Woodcourt comes to tell the gang that Mr. George has been arrested for the murder of Tulkinghorn.
Esther is instantly worried that her mom did it. She's got plenty of motive, after all.
In any case, they all agree that Mr. George couldn't have done it, whatever the circumstantial evidence. They decide to go visit him in jail.
Mr. George is surprisingly relaxed in his cell and is really happy to see that Jarndyce and Esther believe that he's innocent.
They ask about his case, and he tells them that Bucket keeps postponing the trial for some reason.
Also, he doesn't have a lawyer.
When Jarndyce offers to pay for one, Mr. George refuses and launches into a rant about how crappy lawyers are. He wants to get off based on the truth, not based on how a lawyer would spin the facts. If he can't get off with just the truth, he might as well be hanged.
That seems a little crazy, no? But he's a man of extreme honor. Or something.

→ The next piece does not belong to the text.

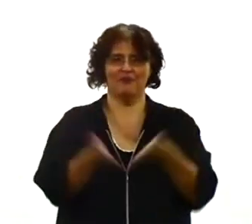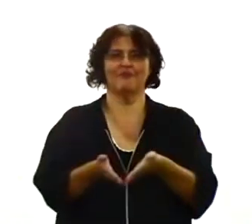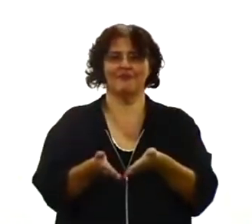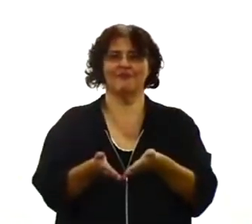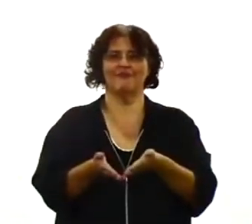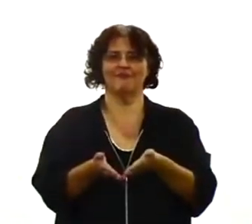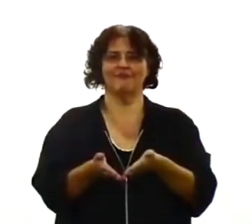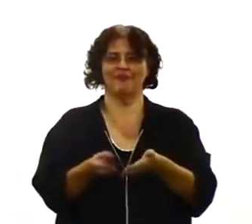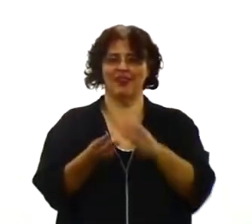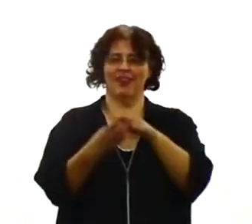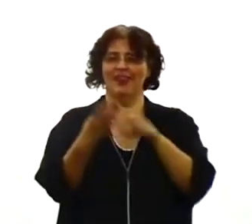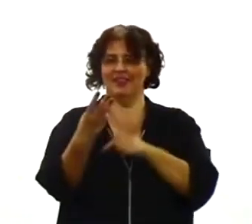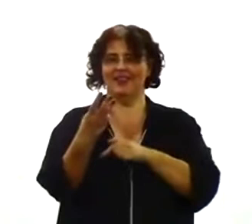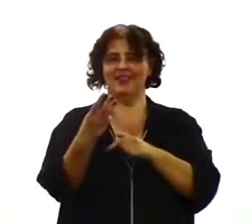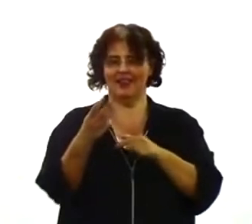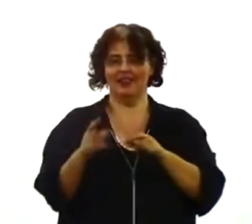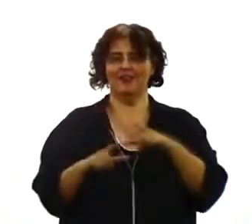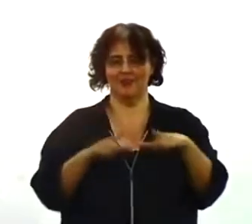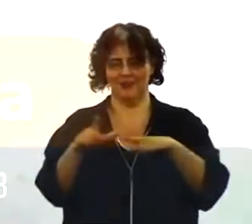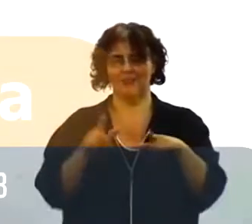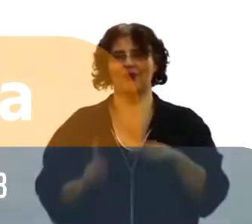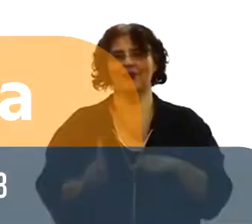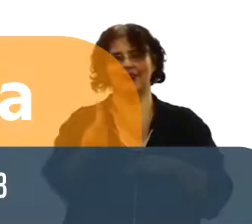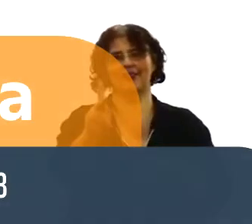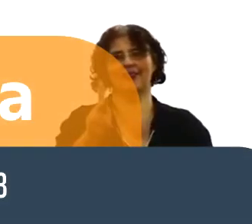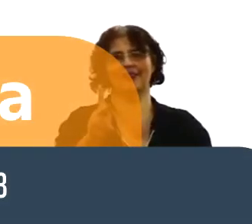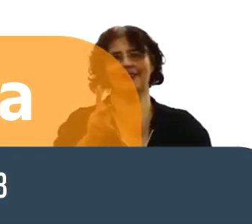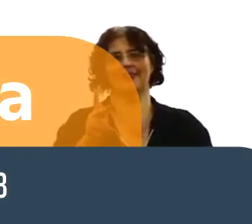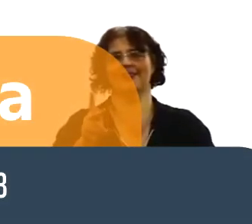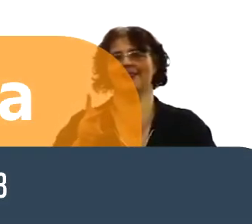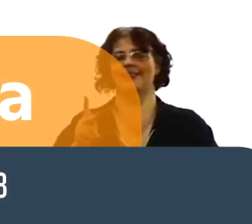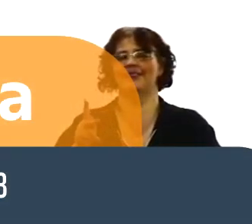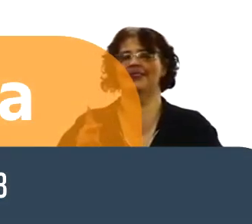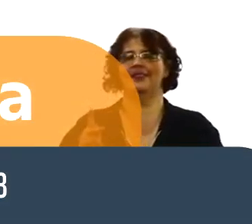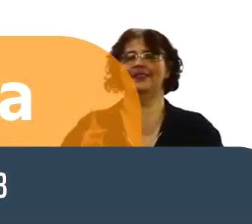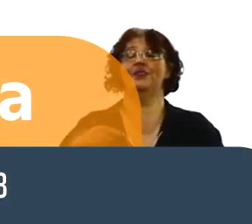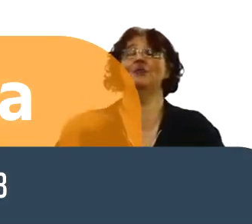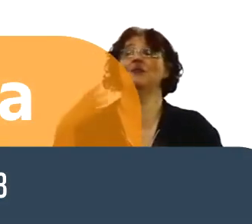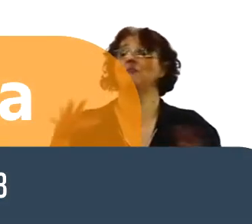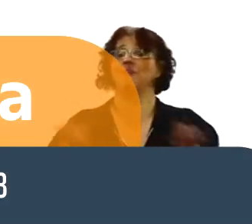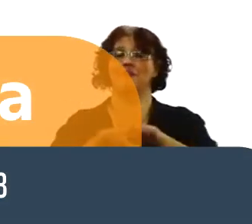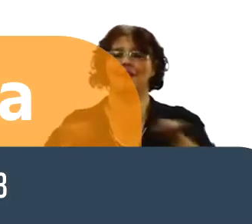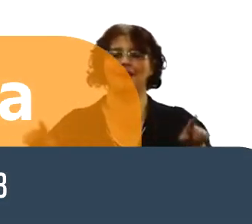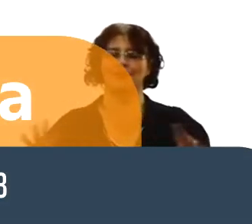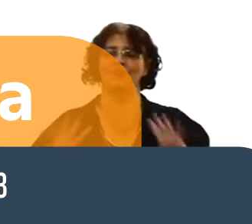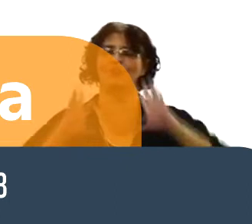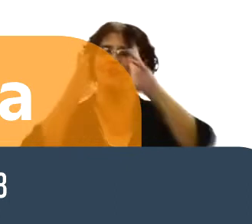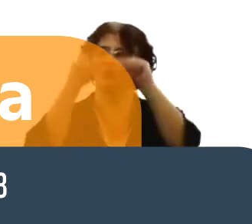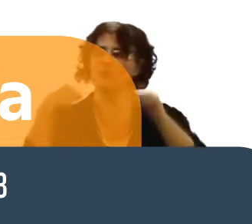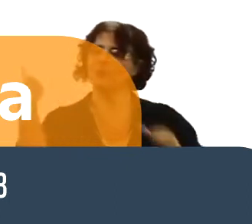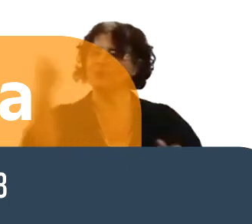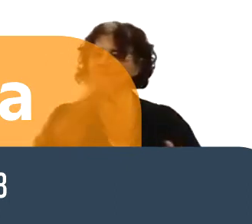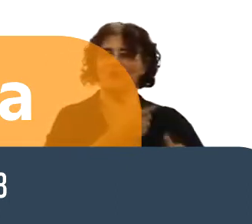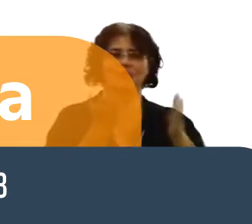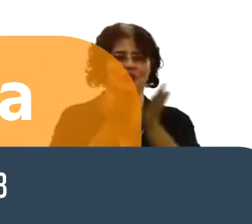agir, Deus pai, Deus filho, Deus Espírito Santo, mas todos nós viveremos eternamente com o nosso Deus.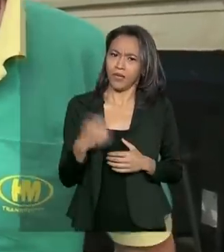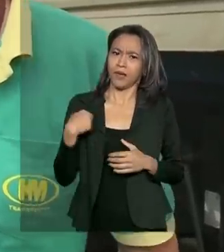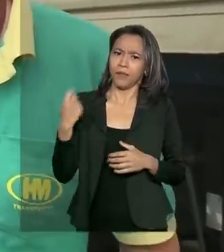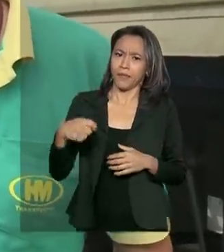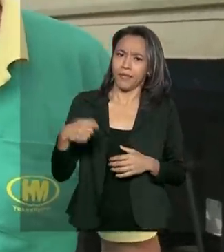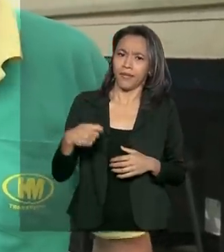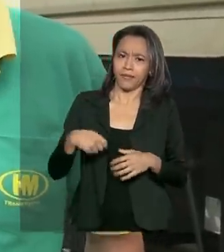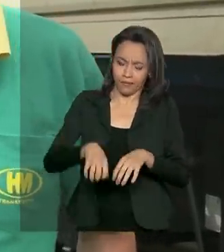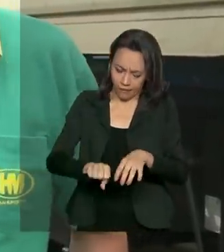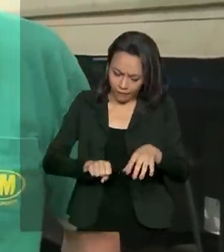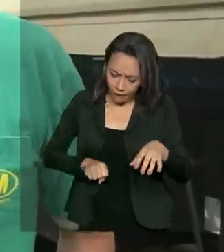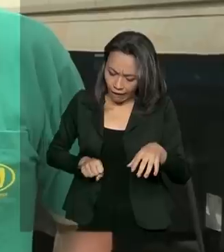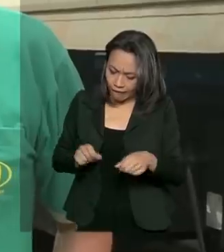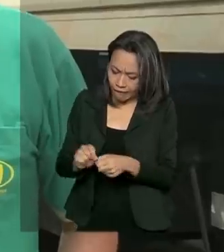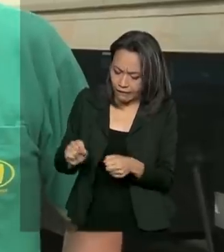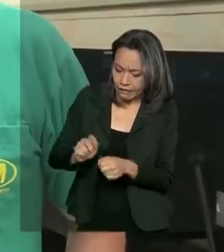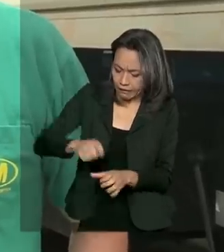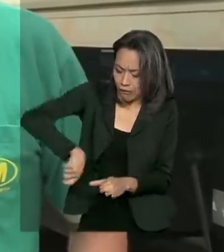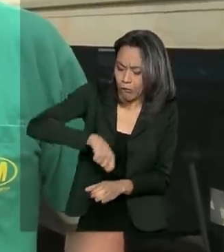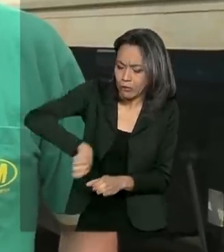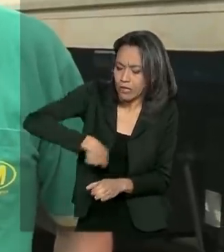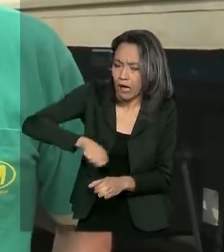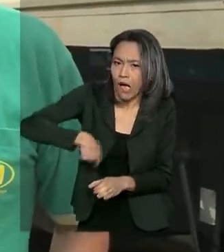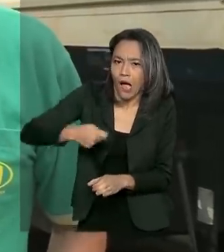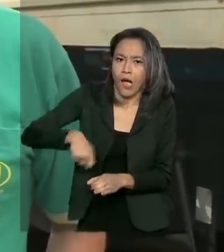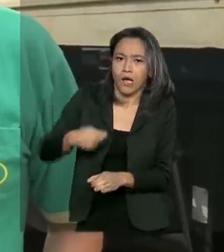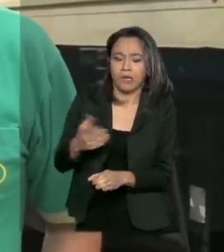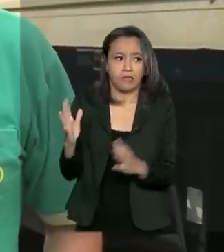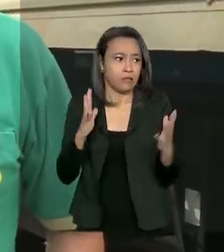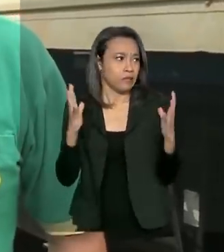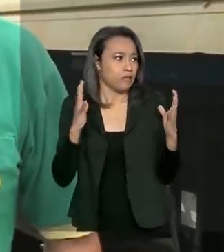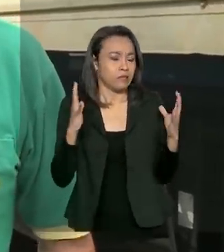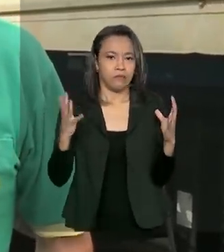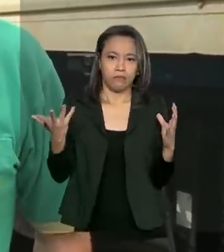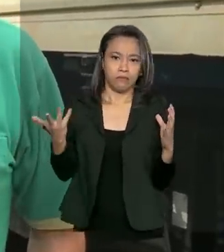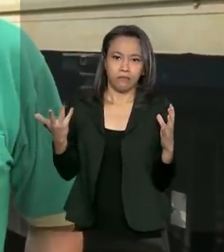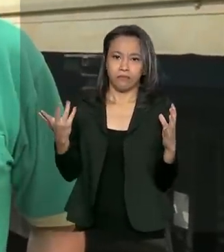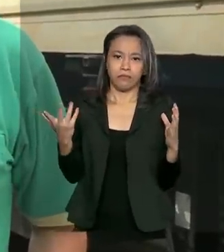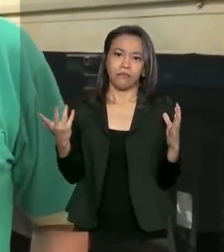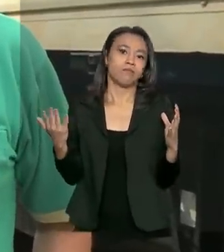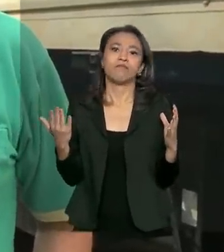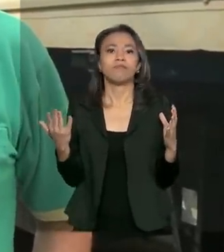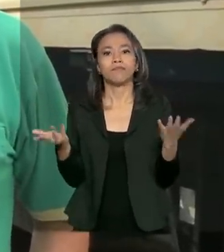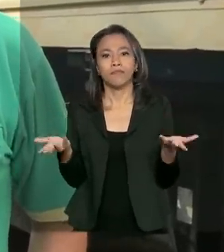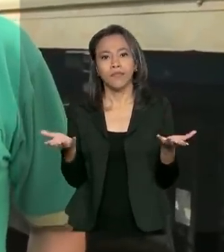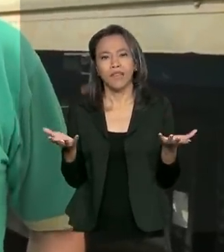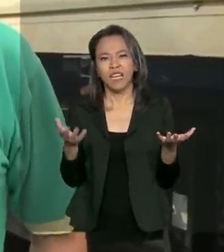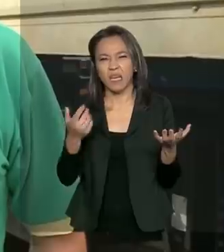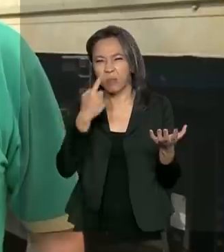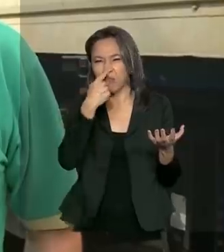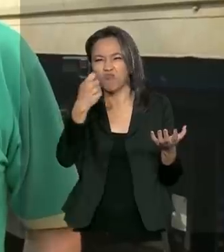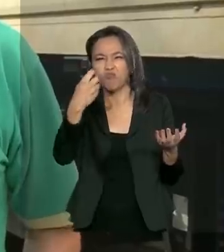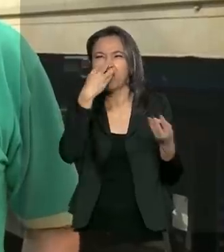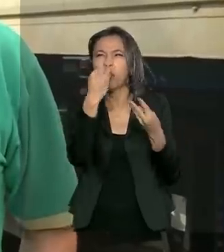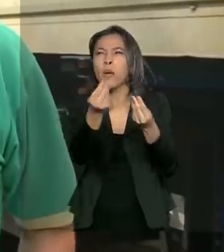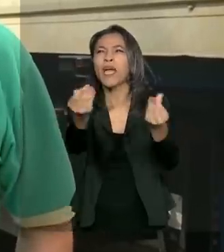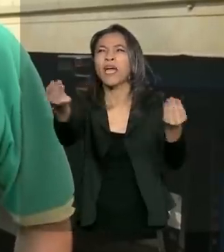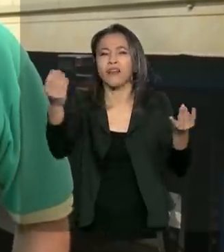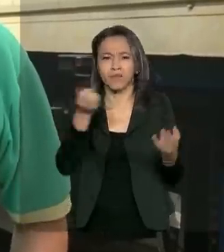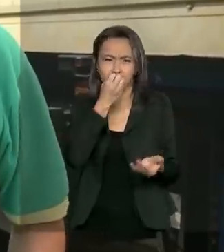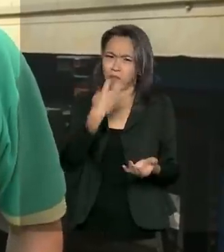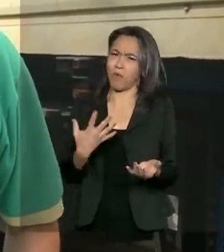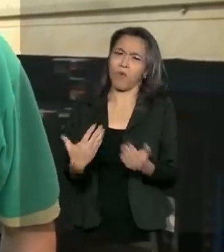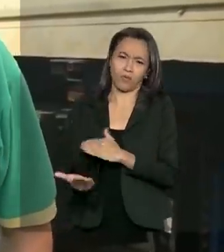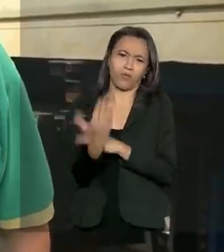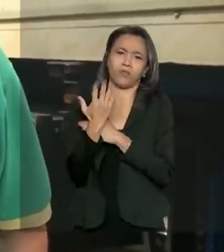ter que abrir a nossa gaveta, fazer cozinhar em meio a poluição, em meio a poeira. É muito bom,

Mr. and Mrs. Bagnet come to the jail and overhear this speech.
Mrs. Bagnet is all, "wow, that's completely ridiculous, and selfish too." But she also explains that it's impossible to change Mr. George's mind once it's made up.
Suddenly Mr. George looks at Esther and is struck by the memory of seeing someone who looked like her go past him on Tulkinghorn's stairs the night of the murder.
Esther's heart skips a beat.
They leave, and Mrs. Bagnet has a brilliant idea for how to get Mr. George to change his mind about the lawyer. She's convinced from some hints he's dropped here and there that his mother lives up in the country somewhere, and she immediately sets off to find her. Literally, she just turns and walks off to Lincolnshire.
Jarndyce is amazed and asks Mr. Bagnet if he's just going to let her go like that. (Jeez, she's a grownup, Jarndyce.) Bagnet is all, well, why on earth not? She's an amazing woman, after all.